* [Task requirements]: Please repeat the data exactly. Any picture in it stays out.

* [Page images and extracted text]:
== Segment start ==

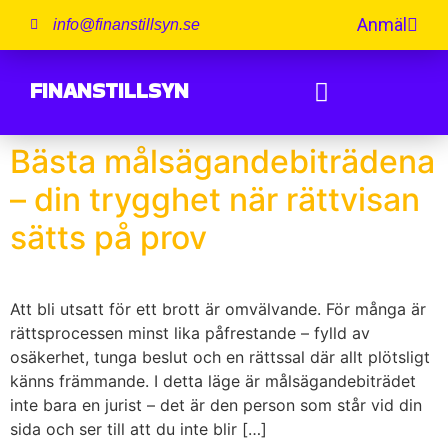
Anmäl
info@finanstillsyn.se
FINANSTILLSYN
Bästa målsägandebiträdena
– din trygghet när rättvisan
sätts på prov
Att bli utsatt för ett brott är omvälvande. För många är
rättsprocessen minst lika påfrestande – fylld av
osäkerhet, tunga beslut och en rättssal där allt plötsligt
känns främmande. I detta läge är målsägandebiträdet
inte bara en jurist – det är den person som står vid din
sida och ser till att du inte blir […]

== Segment end ==

* [Task solution]:
Anmäl
info@finanstillsyn.se
FINANSTILLSYN
Bästa målsägandebiträdena
– din trygghet när rättvisan
sätts på prov
Att bli utsatt för ett brott är omvälvande. För många är
rättsprocessen minst lika påfrestande – fylld av
osäkerhet, tunga beslut och en rättssal där allt plötsligt
känns främmande. I detta läge är målsägandebiträdet
inte bara en jurist – det är den person som står vid din
sida och ser till att du inte blir […]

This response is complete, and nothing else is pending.